» Reading text
— BEGIN —

# Windows Fogged



## blkrueger (Jun 21, 2005)

I've been trying to get somebody to repair my RV windows.  I have one of the two on the driver's side fogged up and one of the two on the passenger fogged up and one over the kitchen sink which just started fogging up.  Glass repair shops won't touch it around here and a RV repair shop told me I have to replace the entire window they can't be repaired.  Does anyone know whether or not that is true.....do I have to replace them?  Can somebody point me in the direction of how they can be repaired?


----------



## jkill2001 (Jun 21, 2005)

Windows Fogged

is this a fleetwood rv? my bounder has the same exact problem. the main reason glass shops probably won't do it is because its  a double pain glass, thats also why it fogged up. the gas in between the pains escaped and now there is condensation in there. on my bounder i had to replace the whole driver side window. the passenger side im getting the new window tomorrow for it. they seem pretty easy to do if u need to replace the whole window i think all you'll need to do is unscrew it out of the wall take out old and replace with new. don't forget to seal it up well. the passenger side one should be the same way. i'll be doing mine myself in the next week or so i can let u know how it works out for me. hope this helped ya out


----------



## blkrueger (Jun 22, 2005)

— END —

» What to work on
(a) From the RV window thread, copy the passage from "## blkrueger (Jun 21, 2005)" to "can be repaired?" without any changes.
(b) In the RV window thread, what did the RV repair shop tell blkrueger about the fogged windows?
(c) Continue the RV window thread, starting after its final line.

» Dataset section
— BEGIN —

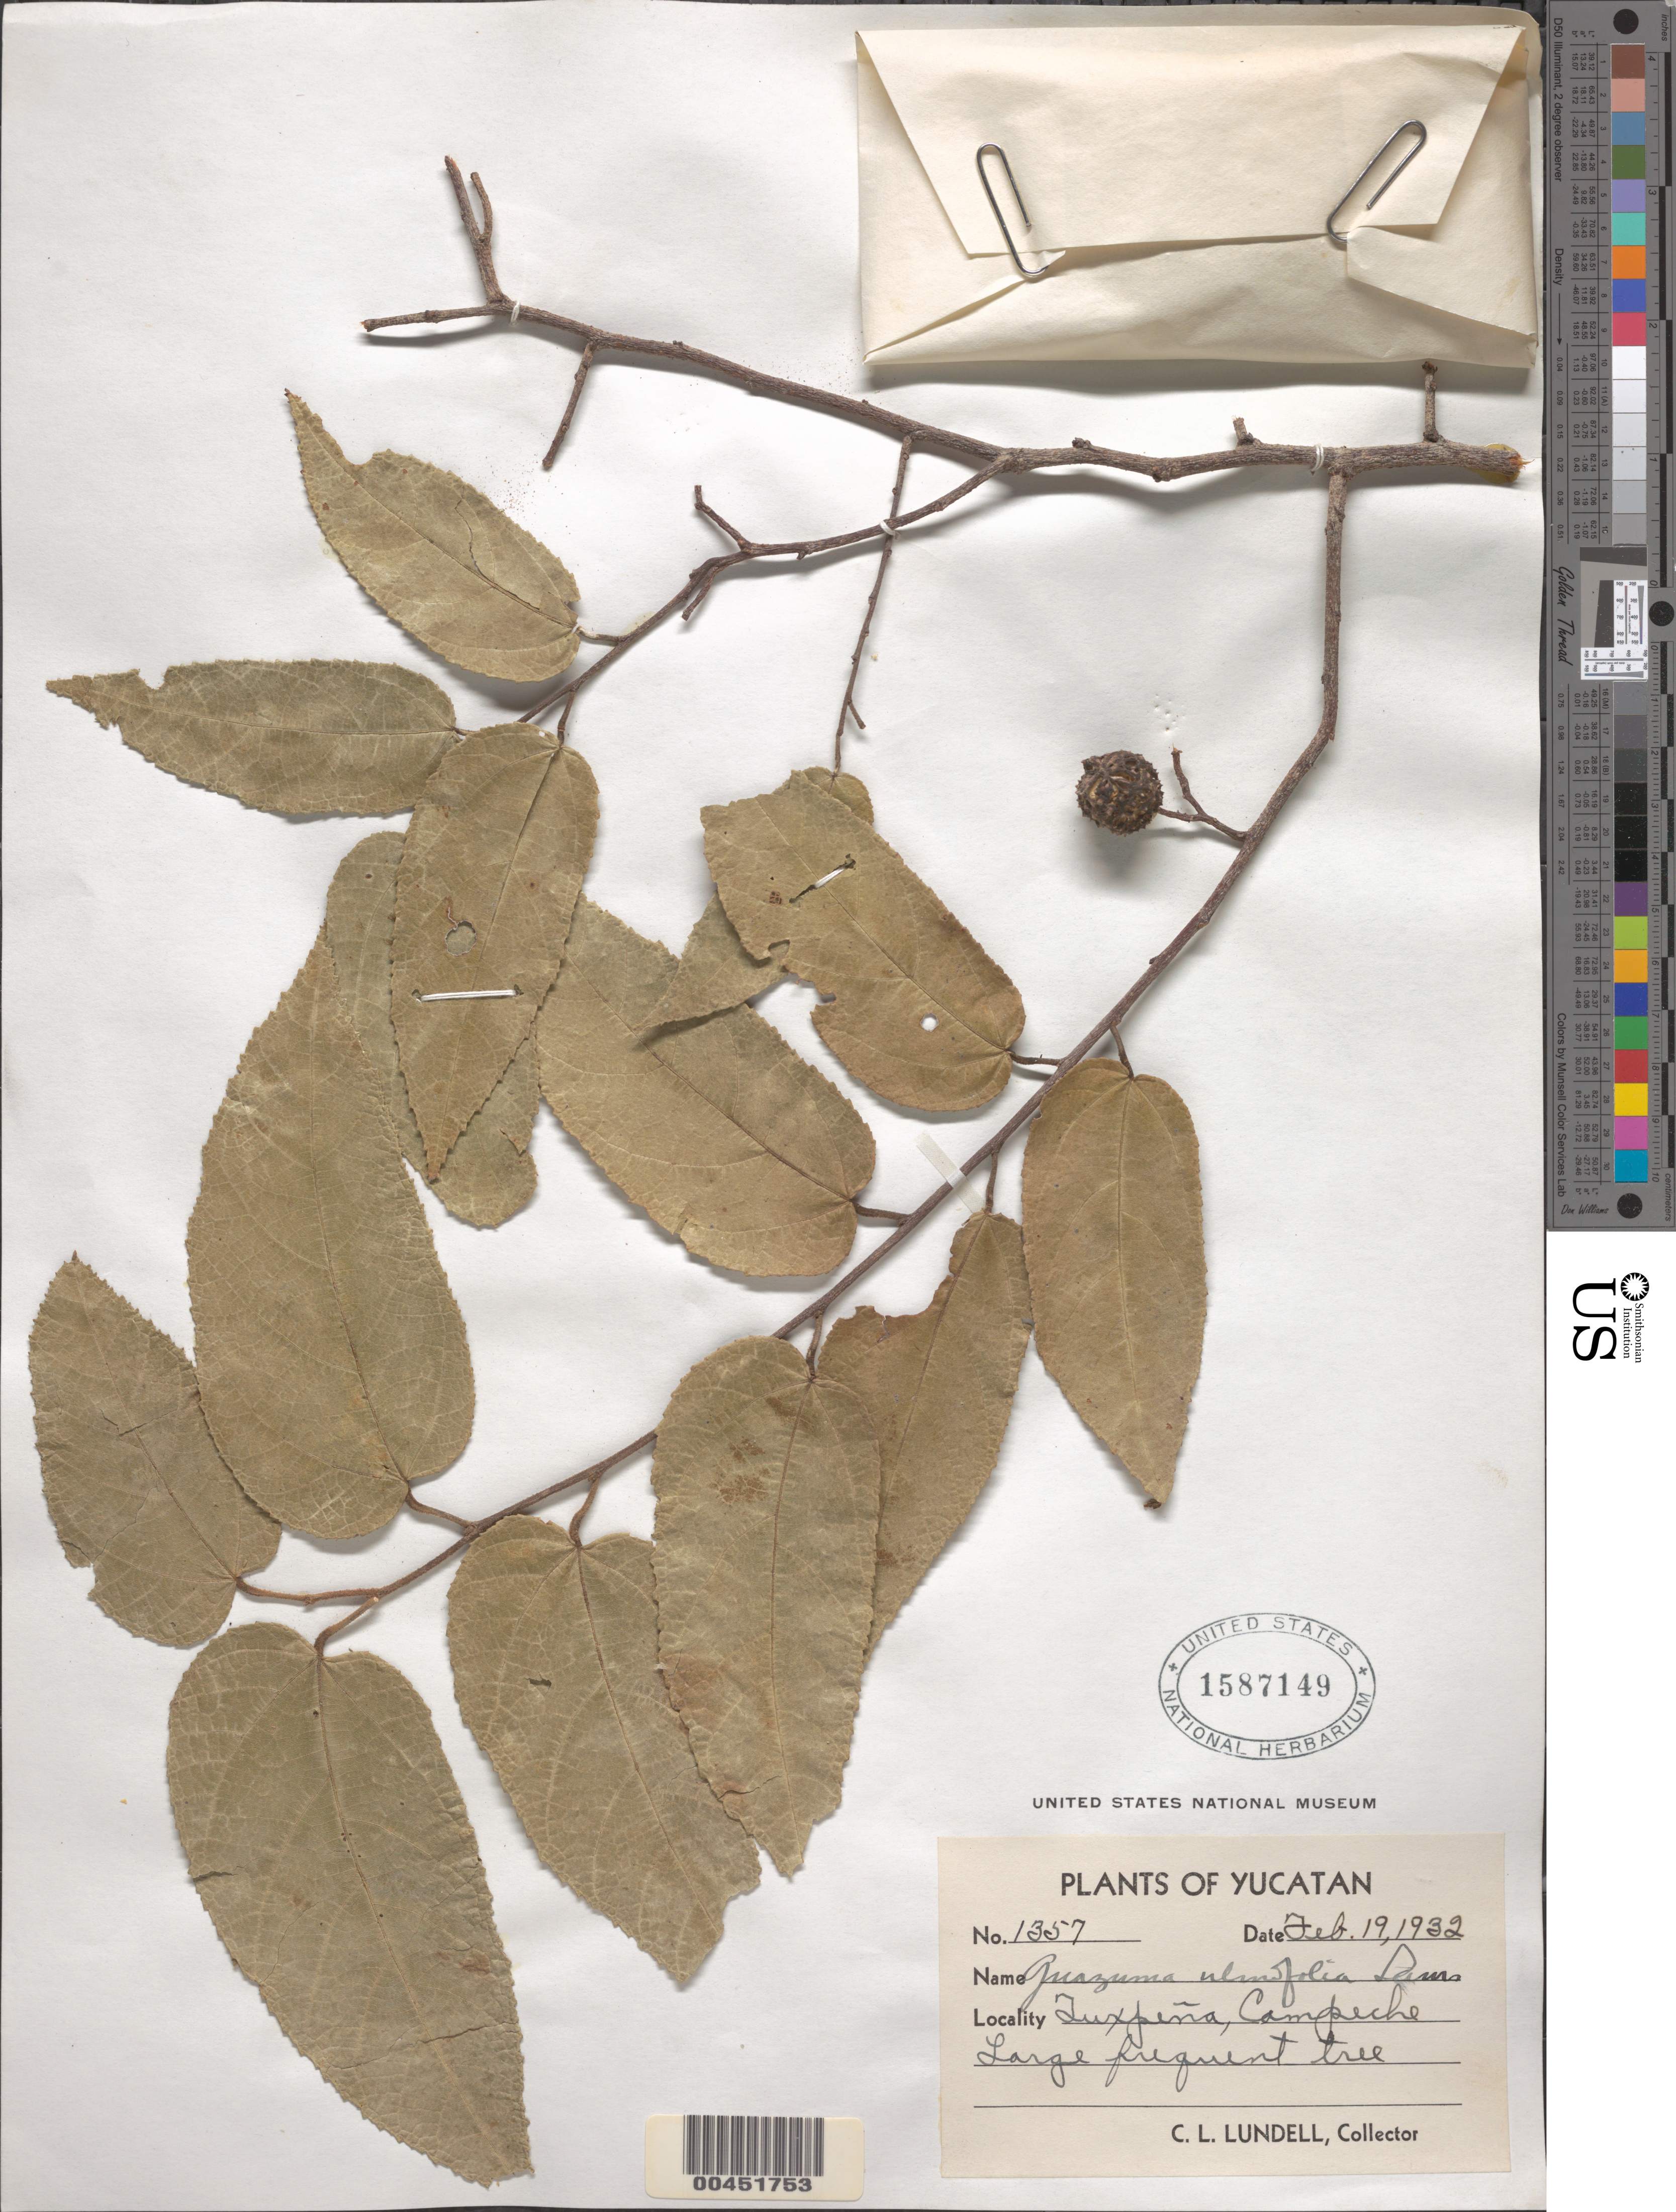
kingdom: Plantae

— END —

» In response
(a)
## blkrueger (Jun 21, 2005)

I've been trying to get somebody to repair my RV windows.  I have one of the two on the driver's side fogged up and one of the two on the passenger fogged up and one over the kitchen sink which just started fogging up.  Glass repair shops won't touch it around here and a RV repair shop told me I have to replace the entire window they can't be repaired.  Does anyone know whether or not that is true.....do I have to replace them?  Can somebody point me in the direction of how they can be repaired?

(b) The shop said the entire window has to be replaced because they can't be repaired.

(c)
Windows Fogged

Hi Jon,

I sent you another e-mail a different way but wanted this to post so other people could see it, so sorry for sending you two e-mails.  But anyway, yes this is a Fleetwood, a 1996 Bounder of which I'm trying to sell and feel that if I could fix these windows it would help the sale.  Yesterday I read some old postings and their replies and it seems that it's not a very hard job to take care of this myself.  I'm going to call a few local glass shops to see if they could repair the glass by re-sealing it and filling it with the gas rather then buying new windows.  Is that what you did or did you actually buy new windows?  Yes PLEASE let me know how you make out this week replacing your's.  I'll let you know what the local glass shops tell me I plan on calling them sometime today.  Thanks!


----------



## blkrueger (Jun 22, 2005)

Windows Fogged

Hey Jon,

FYI....I spoke to a few glass shops around here and nobody will repair it.  They can't put the gas back in between the two pieces of glass.  They say they can re-seal it but the fogging up would happen again.  They say I have to order a new piece of glass.  They could order it for me once I bring them the glass.  It sounds to me that you've ordered the one you need on your own...is that so?  Who did you order it from?  Somebody over the internet or one of your local shops.  I just feel that if I'm going to do the job myself then why can't I just order the glass from someplace and have it shipped to me because will the glass shops up the price just because they got it for me?  Let me know what you've done.  Thanks!


----------



## jkill2001 (Jun 22, 2005)

Windows Fogged

well which window is it. i need exact if its the driver side windows right by the driver i can get u the number for that whole assembly, i can also get the number for the stationary piece on the passenger side. those are the windows i needed to replace. i had the rv shop that i work at install the driver side assembly but im going to install the passenger side stationary piece


----------



## blkrueger (Jun 23, 2005)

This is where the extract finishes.